Senate Panel Hears Call for Predictable, Consistent Defense Funding
By OTTO KREISHER, Special Correspondent
WASHINGTON — An ugly phrase from the U.S. military’s grim years after Vietnam re-emerged at a Senate hearing Feb. 8, when several top military leaders warned that unless the restrictive continuing resolution (CR) is replaced with a full-year funding bill and sequestration is repealed, the armed forces could be on a slide toward a “hollow force.”
The No. 2 officers of the Navy, Army and Air Force raised that concern at the conclusion of a hearing before the Senate Armed Services readiness subcommittee.
The term “hollow force” was used by an Army chief of staff in the late 1970s to describe a service with too few qualified Soldiers or enough ready equipment to meet its operational needs, the result of years of sharply reduced funding and personnel reductions after the withdrawal from Vietnam.
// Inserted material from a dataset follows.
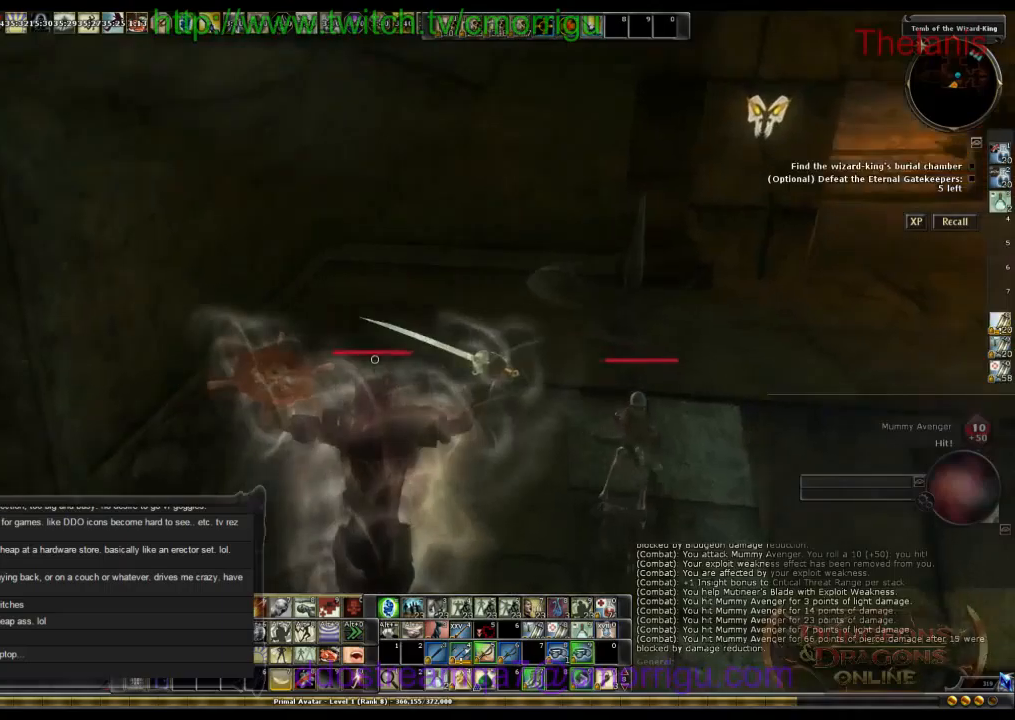
{"keys": ["w"], "events": []}
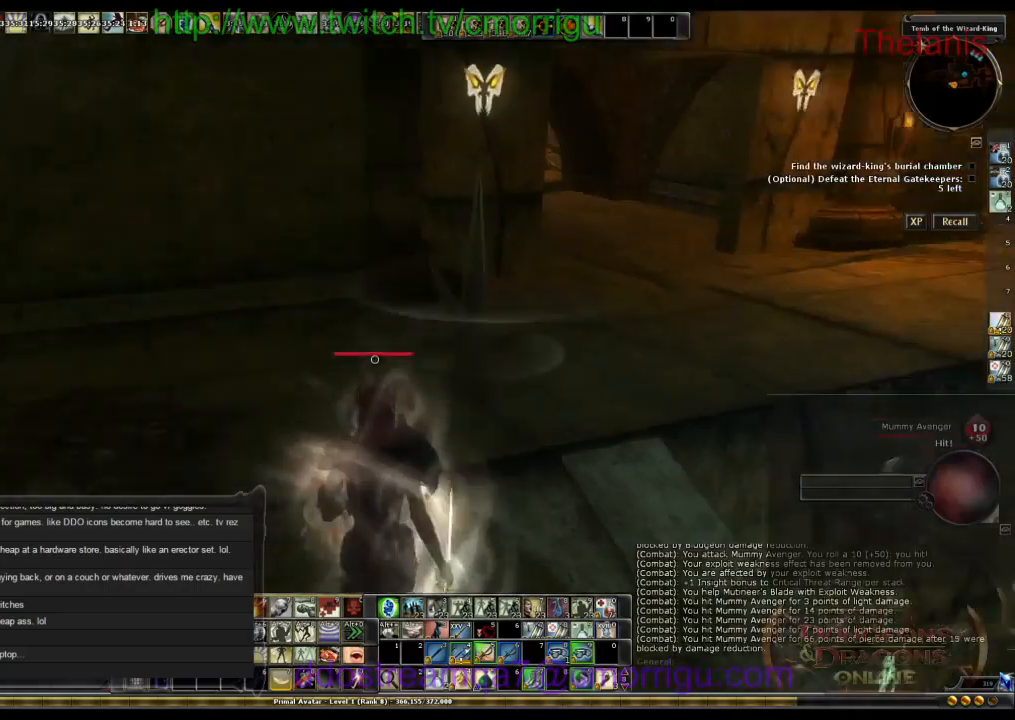
{"keys": ["w"], "events": []}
In response to a question from subcommittee chairman James Inhofe, R-Okla., Vice Chief of Naval Operations Adm. William Moran, Army Vice Chief of Staff Gen. Daniel Allyn and Air Force Vice Chief of Staff Gen. Stephen Wilson said the lower funding available under the CR, rather than what was proposed for the full fiscal 2017 defense spending, and the even lower amount allowed under the 2011 Budget Control Act (BCA) would acerbate already intense readiness problems and could result in the loss of trained personnel.
Assistant Marine Corps Commandant Gen. Glenn Walters did not respond to Inhofe’s question. But Walters had joined the others in early testimony about how the reduced funding since 2011, the persistent use of CRs, which limit spending to prior-year levels and prevent new procurement have shrunk their forces, and prevented needed maintenance and training, all while their forces were more heavily engaged around the world.
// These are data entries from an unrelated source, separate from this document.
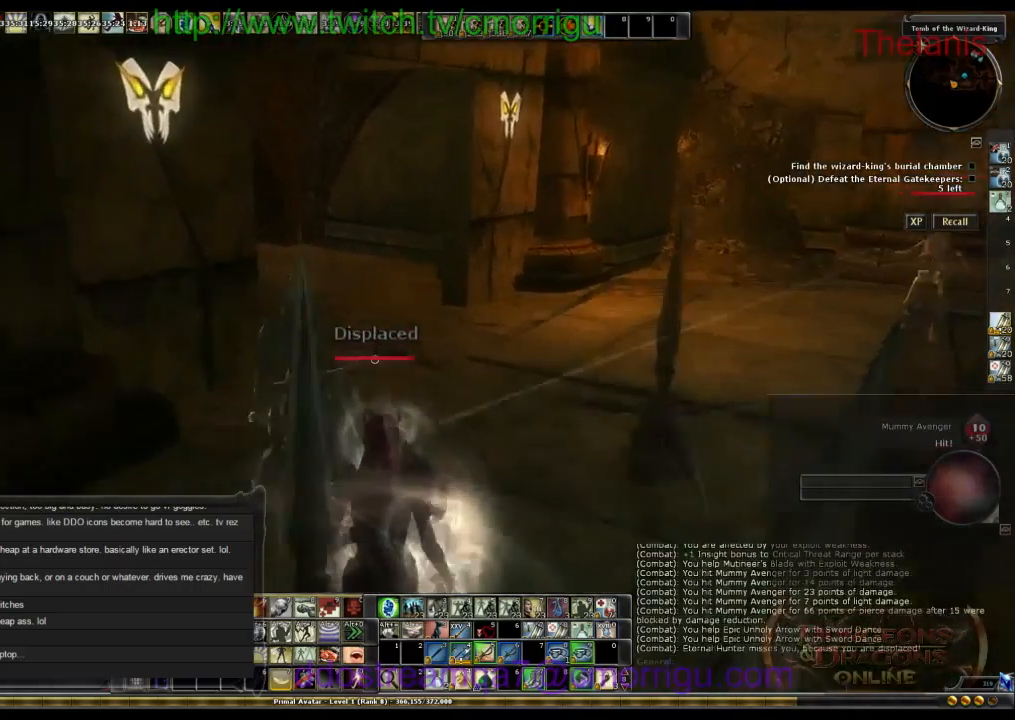
{"keys": ["w"], "events": []}
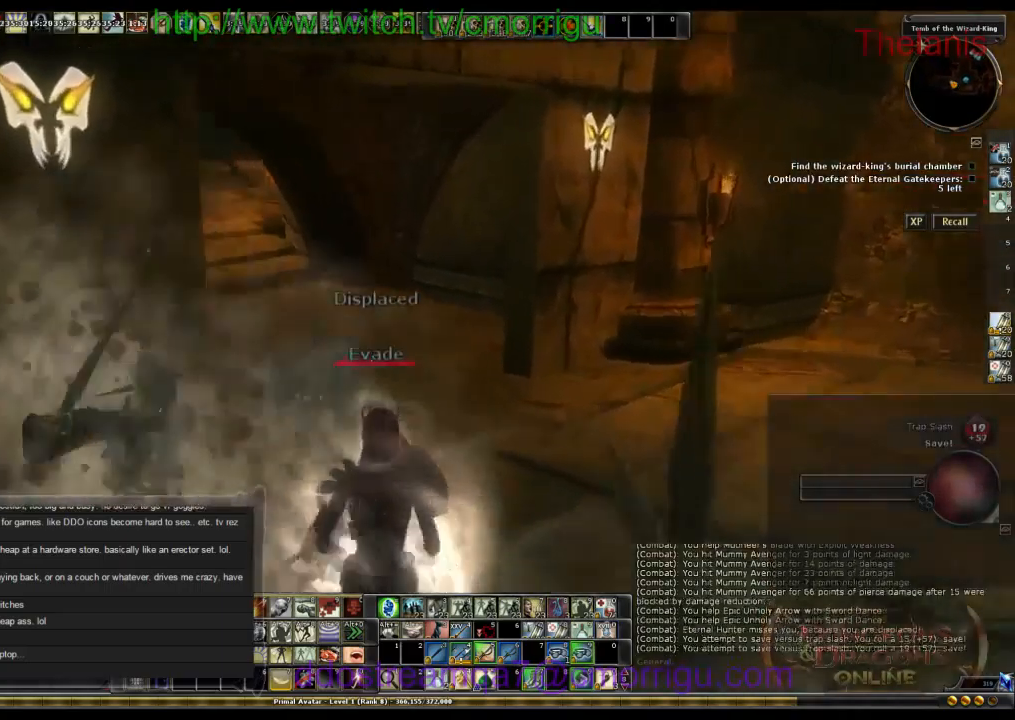
{"keys": ["w"], "events": []}
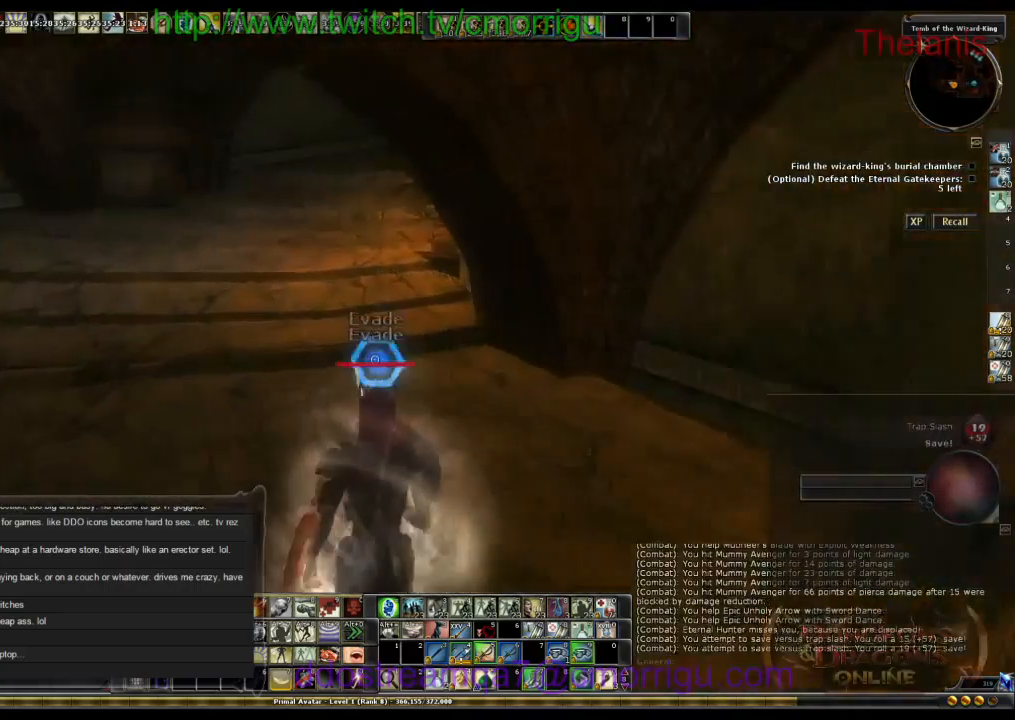
{"keys": ["w"], "events": []}
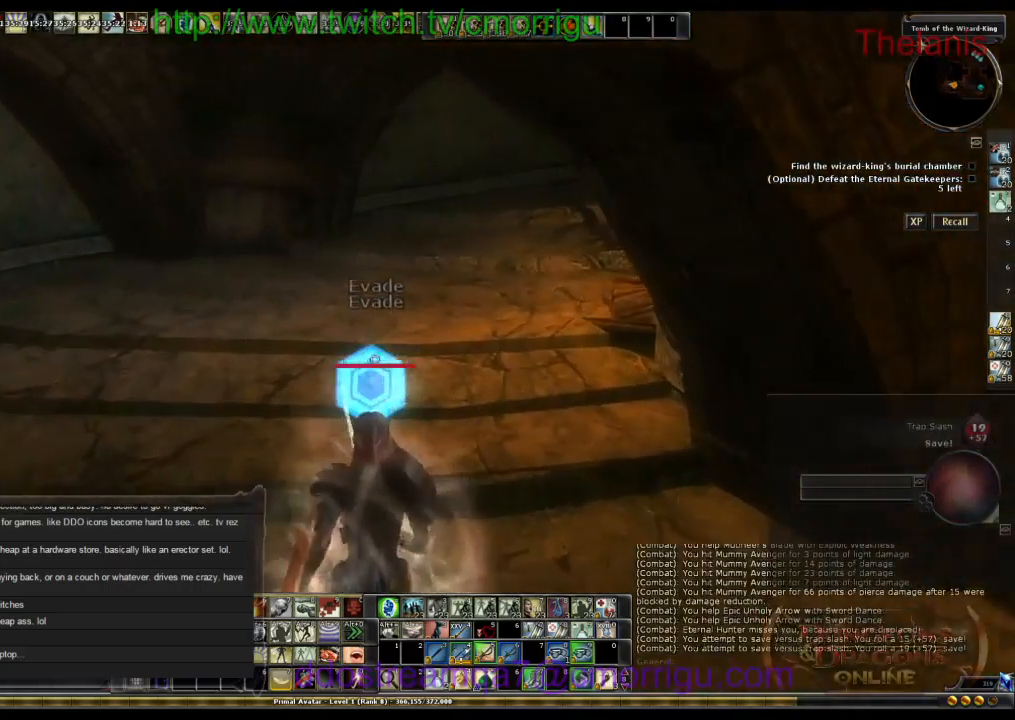
{"keys": ["d", "w"], "events": [[500, "d", "down"]]}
In a repeat of the testimony they gave to the House Armed Services Committee the previous day, the four officers cited high percentages of ships and aircraft that were unable to sail or fly due to lack of spare parts and maintenance, modernization programs falling behind, reduced numbers of personnel being over used because of a high global operational demand.
All four plead for not just a replacement of the current CR, which runs to April 28, but an end to the constant failure to pass normal appropriations bills that would allow them to efficiently execute acquisition, maintenance and personnel programs and to plan ahead. Consistent and predictable funding was as high a priority as the increased resources the Republican-led Congress and President Donald J. Trump’s administration have promised.
As with the House hearing, there was almost universal support for a repeal of the BCA and the threat of sequestration. The one difference was the argument by Virginia Sen. Tim Kaine, the panel’s top Democrat, for equal treatment of domestic spending, which also is constrained by the 2011 law. But Kaine noted that before the BCA, domestic and defense spending were treated separately and had to make individual cases for their spending levels.
Under questions, the service leaders also said they would like to see more exceptions to the federal hiring freeze declared by Trump. Moran said the freeze was a particular concern with the Navy’s public shipyards, which already are struggling to overcome a backlog in ship maintenance.